I was born in 1910, in Paris. My father was a gentle, easy-going person, a salad of racial genes: a Swiss citizen, of mixed French and Austrian descent, with a dash of the Danube in his veins. I am going to pass around in a minute some lovely, glossy-blue picture-postcards. He owned a luxurious hotel on the Riviera. His father and two grandfathers had sold wine, jewels and silk, respectively. At thirty he married an English girl, daughter of Jerome Dunn, the alpinist, and granddaughter of two Dorset parsons, experts in obscure subjects - paleopedology and Aeolian harps, respectively. My very photogenic mother died in a freak accident (picnic, lightning) when I was three, and, save for a pocket of warmth in the darkest past, nothing of her subsists within the hollows and dells of memory, over which, if you can still stand my style (I am writing under observation), the sun of my infancy had set: surely, you all know those redolent remnants of day suspended, with the midges, about some hedge in bloom or suddenly entered and traversed by the rambler, at the bottom of a hill, in the summer dusk; a furry warmth, golden midges. (1.2)

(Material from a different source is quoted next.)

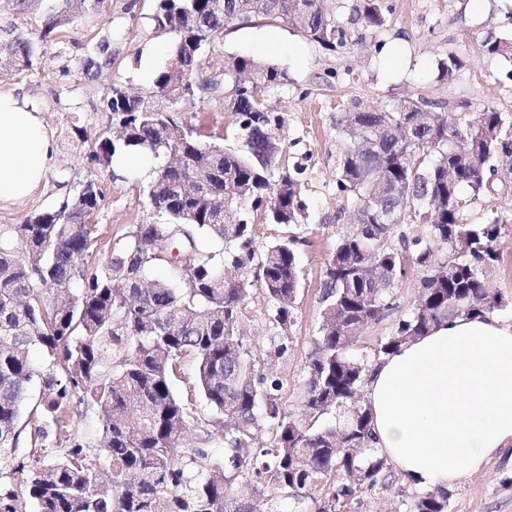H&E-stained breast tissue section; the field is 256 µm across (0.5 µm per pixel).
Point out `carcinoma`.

S dunayskoy prozhilkoy (with a dash of the Danube in his veins) brings to mind Wanda von Dunajew (the central female character in Leopold Sacher-Masoch's novella Venus in Furs, 1870) and Bender-Zadunayskiy, as in Ilf and Petrov's novel Zolotoy telyonok (“The Golden Calf,” 1931) Ostap Bender calls himself. In a conversation with Kinbote (Shade’s mad commentator who imagines that he is Charles the Beloved, the last self-exiled king of Zembla) Shade (the poet in VN's novel Pale Fire, 1962) mentioned those joint authors of genius Ilf and Petrov:
Speaking of the Head of the bloated Russian Department, Prof. Pnin, a regular martinet in regard to his underlings (happily, Prof. Botkin, who taught in another department, was not subordinated to that grotesque "perfectionist"): "How odd that Russian intellectuals should lack all sense of humor when they have such marvelous humorists as Gogol, Dostoevski, Chekhov, Zoshchenko, and those joint authors of genius Ilf and Petrov." (note to Line 172)
Just as Botkin seems to be the "real" name of Shade, Kinbote and Gradus (Shade's murderer), the three main characters in Pale Fire, John Ray, Jr. (the author of the Foreword to Humbert's manuscript) seems to be Humbert Humbert's "real" name.
Humbert Humbert was born in 1910, in Paris. In 1910 Mr. Welles (a character in Ray Bradbury's story The Pumpernickel) was twenty:
"Something I'd almost forgotten," said Mr. Welles. "In 1910, when I was twenty, I nailed a loaf of pumpernickel to the top of my bureau mirror. . . ."
In the hard, shiny crust of the bread, the boys at Druce's Lake had cut their names: Tom, Nick, Bill, Alec, Paul, Jack. The finest picnic in history! Their faces tanned as they rattled down the dusty roads. Those were the days when roads were really dusty; a fine brown talcum floured up after your car. And the lake was always twice as good to reach as it would be later in life when you arrived immaculate, clean, and un-rumpled.
"That was the last time the old gang got together," Mr. Welles said.
The finest picnic in history and Ray Bradbury's story October 2026: THE MILLION-YEAR PICNIC from The Martian Chronicles (1950) bring to mind a freak accident (picnic, lightning) in which Humbert's photogenic mother died.
Humbert's aunt Sybil (whose favorite locution was "overwhelmingly obvious") is a namesake of Sybil Shade (the poet's wife in Pale Fire).